— Problem to solve —
When you reach the line containing "경옥고 재료와 전통 제조 과정, 왜 성분 밸런스가 중요한가" in the entries below, repeat it and each line after it exactly until the entries end.

Stored items
• • • •
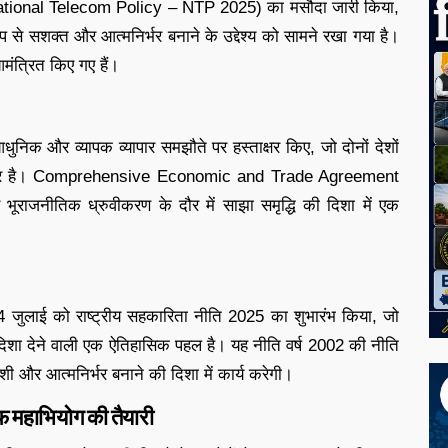
5 (National Telecom Policy – NTP 2025) का मसौदा जारी किया,
प से सशक्त और आत्मनिर्भर बनाने के उद्देश्य को सामने रखा गया है।
मंत्रित किए गए हैं।
ुनिक और व्यापक व्यापार समझौते पर हस्ताक्षर किए, जो दोनों देशों
 का पत्थर है। Comprehensive Economic and Trade Agreement
 भूराजनीतिक ध्रुवीकरण के दौर में साझा समृद्धि की दिशा में एक
े 24 जुलाई को राष्ट्रीय सहकारिता नीति 2025 का शुभारंभ किया, जो
िशा देने वाली एक ऐतिहासिक पहल है। यह नीति वर्ष 2002 की नीति
ी और आत्मनिर्भर बनाने की दिशा में कार्य करेगी।
लाफ महाभियोग की तैयारी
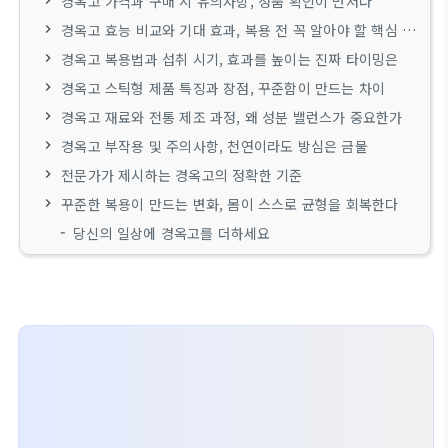
경옥고 가격과 구매 시 유의사항, 정품 확인이 먼저다
경옥고 효능 비교와 기대 효과, 복용 전 꼭 알아야 할 핵심 포인트
경옥고 복용법과 섭취 시기, 효과를 높이는 진짜 타이밍은
경옥고 스틱형 제품 특징과 장점, 꾸준함이 만드는 차이
경옥고 재료와 전통 제조 과정, 왜 성분 밸런스가 중요한가
경옥고 부작용 및 주의사항, 천연이라도 방심은 금물
전문가가 제시하는 경옥고의 정확한 기준
꾸준한 복용이 만드는 변화, 몸이 스스로 균형을 회복한다
당신의 일상에 경옥고를 더하세요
• • • •
— Answer area —
경옥고 재료와 전통 제조 과정, 왜 성분 밸런스가 중요한가
경옥고 부작용 및 주의사항, 천연이라도 방심은 금물
전문가가 제시하는 경옥고의 정확한 기준
꾸준한 복용이 만드는 변화, 몸이 스스로 균형을 회복한다
당신의 일상에 경옥고를 더하세요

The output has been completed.